As President, I will pursue a far-reaching, strategic energy plan to reduce our consumption of fossil fuels, including our dependence on foreign oil; cut greenhouse gas emissions; and maintain economic growth. I will:
- Promote the use of fuel-efficient cars, SUVs and minivans by --
- Strengthen automotive fuel efficiency standards, in consultation with scientists, environmental groups, industry, and others;
- Accelerating the use of hybrid vehicles through targeted tax incentives; and
- Spurring research into hydrogen-powered fuel cells;
- Impose a cap on carbon emissions from power plants by putting the market to work as we did in controlling acid rain -- with tough but fair limits, coupled with an emissions trading program, so that businesses will get the incentives they need to invest in emission control;
- Aggressively promote the use of renewable energy like solar and wind, ensuring that we will be capable of producing 20 percent of our electricity from renewable energy sources by the year 2020;
- Harness the power of bioenergy, turning farm products into energy and fuel and helping American farmers profit from the fight against global warming;
- Use standards, incentives, and other measures to significantly increase the energy efficiency of our power plants, our business equipment, and our home appliances;
- Invest in the capture and sequestration of carbon;
- Upgrade our outdated electric grid so that power can be distributed efficiently and reliably;
- Help communities plan for smart growth rather than suburban sprawl; and
- Lead the United States to re-engage in international global warming negotiations, recognizing that American leadership is essential and that all nations must do their part in meeting this challenge.

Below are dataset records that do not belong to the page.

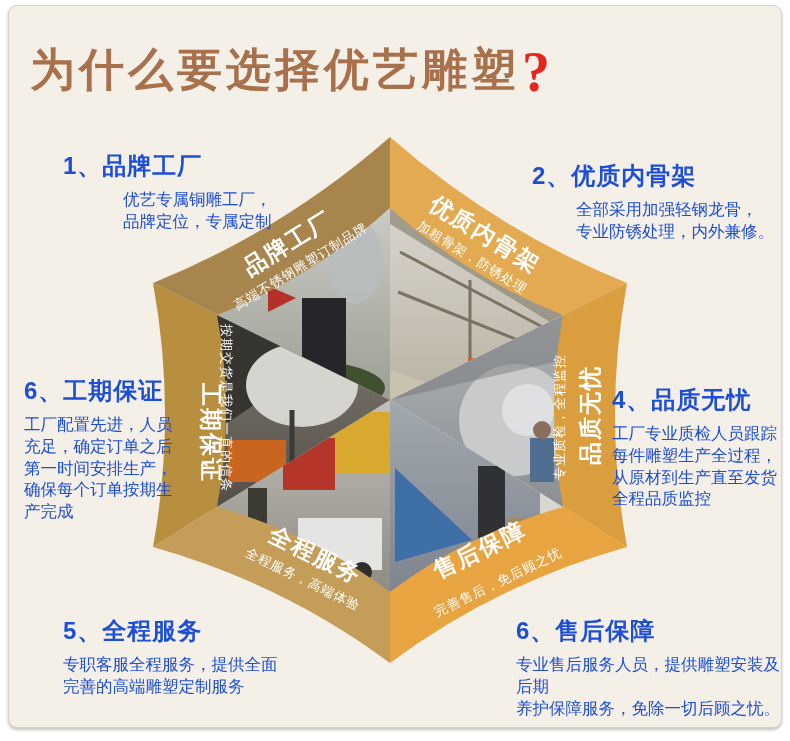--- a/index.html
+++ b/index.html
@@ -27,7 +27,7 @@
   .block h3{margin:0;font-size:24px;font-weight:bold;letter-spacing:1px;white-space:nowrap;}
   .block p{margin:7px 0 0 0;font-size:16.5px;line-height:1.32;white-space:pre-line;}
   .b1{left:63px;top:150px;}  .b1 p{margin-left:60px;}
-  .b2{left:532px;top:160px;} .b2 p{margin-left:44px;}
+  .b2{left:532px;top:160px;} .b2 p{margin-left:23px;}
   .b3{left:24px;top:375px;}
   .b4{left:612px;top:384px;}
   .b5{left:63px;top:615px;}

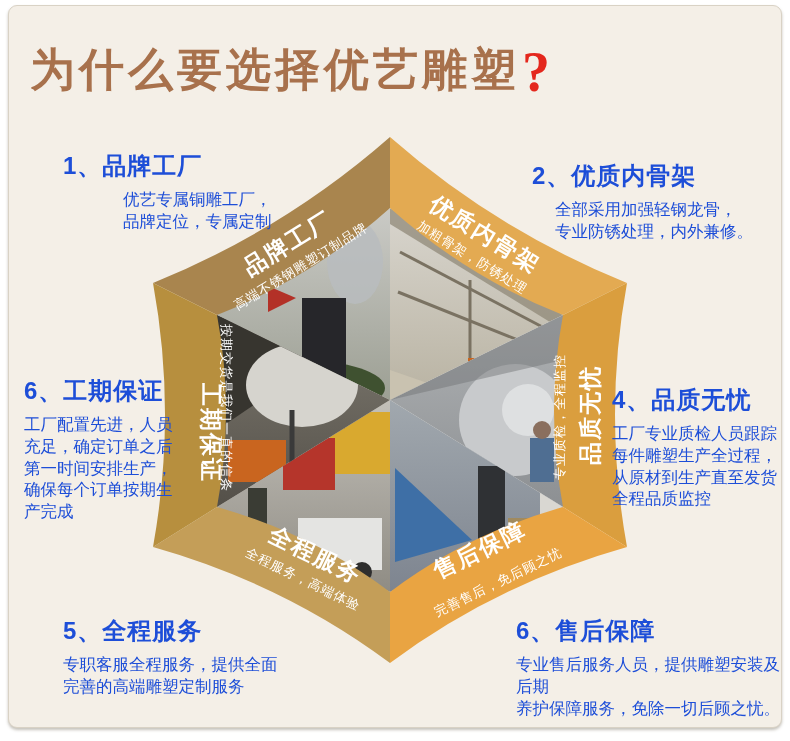--- a/index.html
+++ b/index.html
@@ -186,10 +186,6 @@
 </div>
 <div class="block b4">
   <h3>4、品质无忧</h3>
-  <p>工厂专业质检人员跟踪
-每件雕塑生产全过程，
-从原材到生产直至发货
-全程品质监控</p>
 </div>
 <div class="block b5">
   <h3>5、全程服务</h3>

From the soot and smog that threatens our health to the global warming that threatens our future, our well-being depends upon our ability to meet the extraordinary environmental challenges of the 21st century.
We can meet these challenges - and we can do so while growing a robust, prosperous economy. We can do this on the strength of American technology , American innovation, and American drive. All we need is leadership.